Smith v. State

Annotate this Case

516 S.W.2d 415 (1974)

Max Harold SMITH, Appellant, v. The STATE of Texas, Appellee.

No. 49120.

Court of Criminal Appeals of Texas.

December 11, 1974.

*417 Lawrence B. Mitchell and Chuck Miller, Dallas, for appellant.

Henry Wade, Dist. Atty., Richard W. Wilhelm, Asst. Dist. Atty., Dallas, Jim D. Vollers, State's Atty., Austin, for the State.

OPINION

GREEN, Commissioner.

Appellant was convicted, in a trial before a jury, of robbery. Punishment was assessed at twenty-five years.

Considered in the light most favorable to the verdict, the record reflects that at about 7:45 P.M., on January 28, 1973, appellant by using a pistol robbed Ronnie Waldrop, the clerk in charge of a 7-Eleven store in Dallas, of money then under the care, custody and control of Waldrop.

Appellant did not testify, and offered no defense witnesses.

Appellant in his first two grounds of error alleges two Brady v. Maryland[1] instances of suppression of material evidence by the State.

Prior to the trial, appellant filed a motion for discovery of certain matters and instruments allegedly in the possession of the State. The record reflects that this motion was first called to the court's attention after the State had closed its evidence on the second day of the trial. At the discovery hearing, appellant asked for the right to view a police report made by the original investigating officer, which included a description of the robber as given the officer by the complaining witness Ronnie Waldrop. The officer making the report did not testify. The State told the court that it had no evidence which would in any way tend to exonerate the appellant.

The report was viewed by the court, who ruled that the description of the robber given the officer by Waldrop was not in any way in conflict with Waldrop's testimony, and refused to allow appellant to read the report. The report was made a part of the record, and is before us.

Appellant's particular complaint on appeal in ground number one is that the report reflects that a pistol used by the robber had black handles, whereas, Waldrop testified that the pistol had white handles, and that State's Exhibit No. 1, a pistol with white handles found at appellant's residence, looked like the one used in the robbery. He argues that the State wrongfully suppressed the evidence in the report of a black handled pistol being used, which would have been useful to appellant in his cross-examination of Waldrop, the only witness who identified appellant as the robber, and that the suppressed evidence related directly to the credibility of the State's key witness, Waldrop.

Since the report was not made available to appellant until it was included as an exhibit to the report's transcription of the evidence, this contention was made for the first time in appellant's brief.

:: DATA EXCERPTS ::
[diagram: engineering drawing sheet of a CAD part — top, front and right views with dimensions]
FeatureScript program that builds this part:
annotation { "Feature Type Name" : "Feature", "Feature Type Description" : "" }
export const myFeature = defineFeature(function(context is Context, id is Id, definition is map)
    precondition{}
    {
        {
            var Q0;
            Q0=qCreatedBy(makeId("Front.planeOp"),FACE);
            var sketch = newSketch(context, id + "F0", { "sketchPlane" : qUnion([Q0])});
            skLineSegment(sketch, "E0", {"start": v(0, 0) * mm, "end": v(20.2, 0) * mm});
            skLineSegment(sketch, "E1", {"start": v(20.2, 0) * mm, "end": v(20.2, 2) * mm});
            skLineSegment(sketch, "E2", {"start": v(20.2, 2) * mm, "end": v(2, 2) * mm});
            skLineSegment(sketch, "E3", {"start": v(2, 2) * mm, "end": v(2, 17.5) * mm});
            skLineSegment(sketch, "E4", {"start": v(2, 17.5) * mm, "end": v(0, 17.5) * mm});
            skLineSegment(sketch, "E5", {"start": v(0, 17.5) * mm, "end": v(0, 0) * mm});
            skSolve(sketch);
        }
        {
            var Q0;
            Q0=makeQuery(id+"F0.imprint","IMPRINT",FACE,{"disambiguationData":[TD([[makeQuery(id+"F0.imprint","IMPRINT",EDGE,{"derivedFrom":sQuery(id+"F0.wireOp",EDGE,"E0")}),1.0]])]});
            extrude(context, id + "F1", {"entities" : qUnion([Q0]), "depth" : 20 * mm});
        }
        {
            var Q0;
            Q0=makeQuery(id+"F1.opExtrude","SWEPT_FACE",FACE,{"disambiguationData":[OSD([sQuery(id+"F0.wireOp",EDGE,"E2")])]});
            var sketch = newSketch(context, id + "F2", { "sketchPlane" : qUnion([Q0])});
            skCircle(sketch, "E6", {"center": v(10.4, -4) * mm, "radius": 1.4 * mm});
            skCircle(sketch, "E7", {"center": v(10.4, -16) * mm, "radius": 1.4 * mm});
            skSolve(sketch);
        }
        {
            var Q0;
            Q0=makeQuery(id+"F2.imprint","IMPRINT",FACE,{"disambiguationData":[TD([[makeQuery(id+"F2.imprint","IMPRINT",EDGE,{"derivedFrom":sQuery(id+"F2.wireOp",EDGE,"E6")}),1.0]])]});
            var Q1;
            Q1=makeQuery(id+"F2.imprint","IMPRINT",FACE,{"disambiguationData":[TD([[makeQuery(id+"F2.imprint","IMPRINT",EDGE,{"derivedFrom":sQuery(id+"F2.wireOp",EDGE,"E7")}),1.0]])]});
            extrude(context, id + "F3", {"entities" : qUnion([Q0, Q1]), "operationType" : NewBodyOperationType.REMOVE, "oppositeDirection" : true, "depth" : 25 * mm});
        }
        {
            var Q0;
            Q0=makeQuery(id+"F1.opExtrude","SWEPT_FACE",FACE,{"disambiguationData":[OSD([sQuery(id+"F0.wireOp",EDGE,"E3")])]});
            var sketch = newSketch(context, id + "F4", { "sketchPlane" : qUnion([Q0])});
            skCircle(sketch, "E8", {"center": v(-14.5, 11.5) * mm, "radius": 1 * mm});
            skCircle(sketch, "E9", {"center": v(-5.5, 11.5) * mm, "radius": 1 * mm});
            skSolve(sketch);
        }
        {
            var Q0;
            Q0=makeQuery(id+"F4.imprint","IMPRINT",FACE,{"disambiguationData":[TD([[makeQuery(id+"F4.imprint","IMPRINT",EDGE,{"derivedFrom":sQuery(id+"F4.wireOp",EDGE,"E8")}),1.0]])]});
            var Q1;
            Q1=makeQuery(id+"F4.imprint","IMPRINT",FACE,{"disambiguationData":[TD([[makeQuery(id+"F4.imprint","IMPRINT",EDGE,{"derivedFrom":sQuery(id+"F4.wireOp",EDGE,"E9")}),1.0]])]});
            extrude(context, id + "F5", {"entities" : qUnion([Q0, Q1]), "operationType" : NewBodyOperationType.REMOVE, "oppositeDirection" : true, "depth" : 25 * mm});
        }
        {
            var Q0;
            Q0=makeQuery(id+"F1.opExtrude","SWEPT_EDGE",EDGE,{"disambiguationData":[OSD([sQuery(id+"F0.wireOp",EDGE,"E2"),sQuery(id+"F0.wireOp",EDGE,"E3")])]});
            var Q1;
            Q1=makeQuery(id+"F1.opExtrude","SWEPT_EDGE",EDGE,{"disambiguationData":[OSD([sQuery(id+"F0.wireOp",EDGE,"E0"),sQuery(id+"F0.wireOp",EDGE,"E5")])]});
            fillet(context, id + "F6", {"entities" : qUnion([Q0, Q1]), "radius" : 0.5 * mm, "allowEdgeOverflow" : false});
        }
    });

--

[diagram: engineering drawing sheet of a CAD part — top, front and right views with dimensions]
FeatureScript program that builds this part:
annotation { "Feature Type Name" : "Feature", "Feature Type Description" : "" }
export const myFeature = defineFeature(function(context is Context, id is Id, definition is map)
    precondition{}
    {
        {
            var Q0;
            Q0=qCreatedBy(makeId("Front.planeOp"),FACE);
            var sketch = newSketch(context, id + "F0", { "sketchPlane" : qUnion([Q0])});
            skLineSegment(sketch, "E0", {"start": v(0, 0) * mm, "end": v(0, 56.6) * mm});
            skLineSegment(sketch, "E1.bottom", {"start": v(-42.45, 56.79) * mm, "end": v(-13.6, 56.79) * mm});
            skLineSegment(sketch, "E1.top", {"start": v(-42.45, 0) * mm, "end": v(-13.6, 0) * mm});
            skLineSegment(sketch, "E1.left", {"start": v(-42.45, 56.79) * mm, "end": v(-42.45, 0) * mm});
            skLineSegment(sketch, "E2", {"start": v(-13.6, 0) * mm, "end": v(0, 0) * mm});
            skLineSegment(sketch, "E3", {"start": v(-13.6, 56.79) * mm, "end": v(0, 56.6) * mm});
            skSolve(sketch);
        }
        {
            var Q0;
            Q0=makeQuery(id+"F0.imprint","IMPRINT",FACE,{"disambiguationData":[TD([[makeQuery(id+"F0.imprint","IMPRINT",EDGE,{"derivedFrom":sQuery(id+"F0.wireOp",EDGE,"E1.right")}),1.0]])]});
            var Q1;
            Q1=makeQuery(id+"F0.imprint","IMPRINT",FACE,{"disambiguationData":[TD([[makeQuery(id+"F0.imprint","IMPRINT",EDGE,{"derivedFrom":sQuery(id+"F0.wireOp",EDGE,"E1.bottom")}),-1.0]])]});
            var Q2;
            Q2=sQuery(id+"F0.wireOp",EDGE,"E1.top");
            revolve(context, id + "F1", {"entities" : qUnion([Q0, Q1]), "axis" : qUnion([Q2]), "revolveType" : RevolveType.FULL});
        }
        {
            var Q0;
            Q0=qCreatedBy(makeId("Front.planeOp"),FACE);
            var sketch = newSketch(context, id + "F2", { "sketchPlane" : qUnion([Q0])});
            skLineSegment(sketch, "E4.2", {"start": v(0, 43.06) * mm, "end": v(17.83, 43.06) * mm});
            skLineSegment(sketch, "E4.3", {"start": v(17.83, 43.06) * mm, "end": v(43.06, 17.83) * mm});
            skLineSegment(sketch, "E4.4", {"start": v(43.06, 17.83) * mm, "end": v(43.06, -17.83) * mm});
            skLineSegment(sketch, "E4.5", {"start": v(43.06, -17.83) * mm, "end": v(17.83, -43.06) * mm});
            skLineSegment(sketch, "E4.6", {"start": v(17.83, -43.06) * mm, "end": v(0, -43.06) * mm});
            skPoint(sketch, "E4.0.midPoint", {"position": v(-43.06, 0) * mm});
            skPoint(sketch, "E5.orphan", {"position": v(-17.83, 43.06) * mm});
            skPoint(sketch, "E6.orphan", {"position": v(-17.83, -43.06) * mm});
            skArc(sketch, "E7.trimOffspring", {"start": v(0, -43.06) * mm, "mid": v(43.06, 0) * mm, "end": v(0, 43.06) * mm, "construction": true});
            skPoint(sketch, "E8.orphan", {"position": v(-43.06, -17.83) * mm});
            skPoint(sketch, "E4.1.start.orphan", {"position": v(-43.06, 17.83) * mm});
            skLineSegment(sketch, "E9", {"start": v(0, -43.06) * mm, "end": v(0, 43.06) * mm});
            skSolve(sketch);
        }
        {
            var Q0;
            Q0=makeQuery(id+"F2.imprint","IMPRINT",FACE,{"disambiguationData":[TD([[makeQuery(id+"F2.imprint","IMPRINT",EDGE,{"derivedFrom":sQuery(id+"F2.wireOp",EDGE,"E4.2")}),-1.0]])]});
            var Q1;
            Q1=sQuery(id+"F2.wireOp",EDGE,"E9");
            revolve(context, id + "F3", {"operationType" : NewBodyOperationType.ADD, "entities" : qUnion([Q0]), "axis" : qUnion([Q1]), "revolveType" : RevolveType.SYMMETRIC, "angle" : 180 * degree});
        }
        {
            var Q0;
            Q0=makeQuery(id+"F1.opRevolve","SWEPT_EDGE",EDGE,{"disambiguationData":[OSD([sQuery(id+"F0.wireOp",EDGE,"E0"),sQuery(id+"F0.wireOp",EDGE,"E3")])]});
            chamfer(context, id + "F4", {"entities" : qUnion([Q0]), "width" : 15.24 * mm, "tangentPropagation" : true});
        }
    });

:: PROBLEM REQUIREMENTS ::
Write what comes next in the Smith v. State robbery appeal, starting right after the sentence that ends "made for the first time in appellant's brief." The data that comes after the Smith v. State opinion is not connected to it.

:: RESULT OF THE EXERCISE ::
The standard to be applied in cases of suppression or nondisclosure of evidence by the State is whether the testimony may have had an effect on the outcome of the trial. Crutcher v. State, Tex.Cr.App., 481 S.W.2d 113, 117; Means v. State, Tex.Cr. App., 429 S.W.2d 490.

In Crutcher, supra, the judgment was reversed because of the suppression of evidence by the State. A key State's witness, whose evidence was essential to corroborate the testimony of an accompliance witness, had given a description of the robber to the police, which was included in a police report, entirely inconsistent with her *418 testimony in court. In a Brady v. Maryland hearing on a motion for discovery, and a separate hearing on the in-court identification, this information contained in the report was not furnished to the defendant. The officer to whom the witness had originally given the description testified on the motion for new trial of facts reflecting the inconsistency of her testimony, and stated that he had given the information as told him by the witness to the prosecuting attorney before the trial.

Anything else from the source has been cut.